Intelligence Driven Threat Hunting

Course Length: One to Two days in person instruction, or negotiated online offering.

Attendees: 5 – 20 attendees per class.

Intended Audience: SOC and Incident Response personnel; CTI personnel seeking more hands-on roles.

Description:

Designed as a follow-on to the Paralus Applied Threat Intelligence Course, organizations that have already incorporated cyber threat intelligence (CTI) into security operations can move from a reactive posture to an active hunt stance against attackers. With the foundations of CTI in place, organizations can work to train, engage, and empower security personnel to leverage knowledge and adversary operational profiles to build robust, intelligence-driven hunt programs.
This course addresses the following items:

  • The fundamentals of threat hunting within security operations.
  • Hypothesis development, testing, and evaluation as part of a knowledge and intelligence-driven hunting program.
  • Differentiating between internal and external hunting operations, including production of internal threat intelligence for operational consumption.
  • Reporting and recording fundamentals and the critical aspect of knowledge maintenance and longevity for sustainable hunting activity.
  • Building threat hunt teams within the context of classical security operations center (SOC) and incident response (IR) roles.

Short-Form Workshops

Course Length: 2-3 Hours, In Person or Online

Attendees: Up to 20 attendees

Intended Audience: Various, depending on content.
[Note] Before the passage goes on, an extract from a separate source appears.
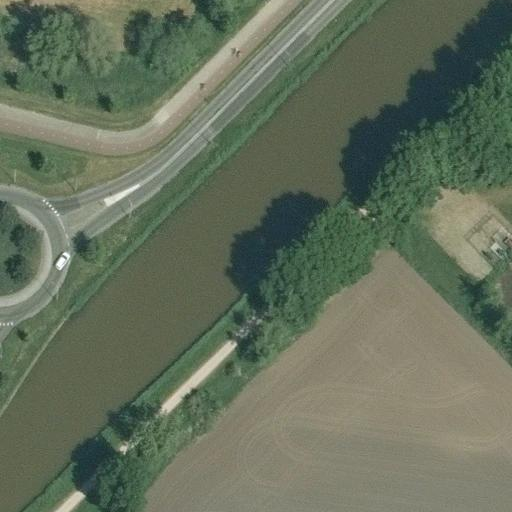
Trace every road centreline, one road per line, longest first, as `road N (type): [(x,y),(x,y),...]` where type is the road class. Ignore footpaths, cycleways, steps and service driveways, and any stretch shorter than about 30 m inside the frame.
road 1 (track): [(60,511),(511,62)]
road 2 (tertiary): [(51,229),(150,178),(331,0)]
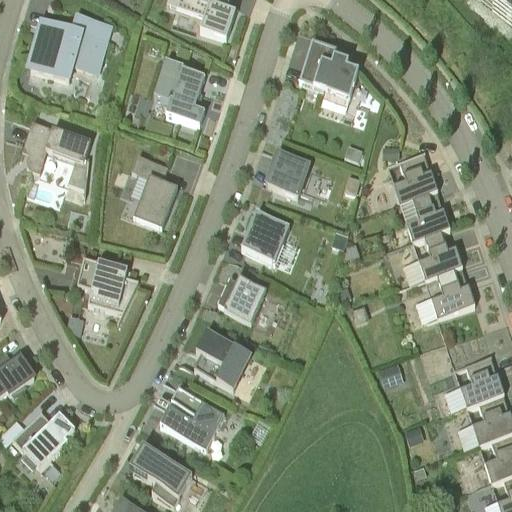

Paralus offers several short-form workshops based on previous engagements and conference participation. These are designed to be relatively short, impactful training evolutions to highlight specific skills or concepts in an accessible manner, and prepare for more in-depth study. Workshops taught by Paralus include the following:

  • Network Threat Intelligence & Indicator Analysis: This workshop begins with an introduction to indicators and indicators of compromise, then transitions to the nature of network indicators in threat intelligence research. Based upon theoretical lessons, participants then walk through an example of network indicator enrichment, leading to a practical exercise based on current threat activity.
  • Practical Introduciton to Threat Intelligence: Threat intelligence is a popular concept, but seldom well defined for introductory audiences or operational stakeholders who may interact with it. This workshop is designed to introduce core threat intelligence concepts and how they align with security operations work and outcomes, including support to security operations center, incident response, threat hunting, and detection engineering functions.
  • Management Introduction to Threat Intelligence: Managers may find themselves in need of threat intelligence programs to enhance existing security operations, or tasked to build such a program as part of a growing organization. This workshop is designed to introduce core intelligence principles and then identify how these can be implemented in a maturing security program to improve tangible, measurable results.
  • Introduction to Threat Hunting & Hypothesis Development: Threat hunting is an often discussed but rarely defined process to supplement automated detections and alerting. This workshop introduces the idea of threat hunting as an outgrowth of threat intelligence, with an emphasis on developing testable hypotheses to drive hunting actions. Attendees will review completed threat reporting to build hypotheses within either a notional or the contracting organization’s environment.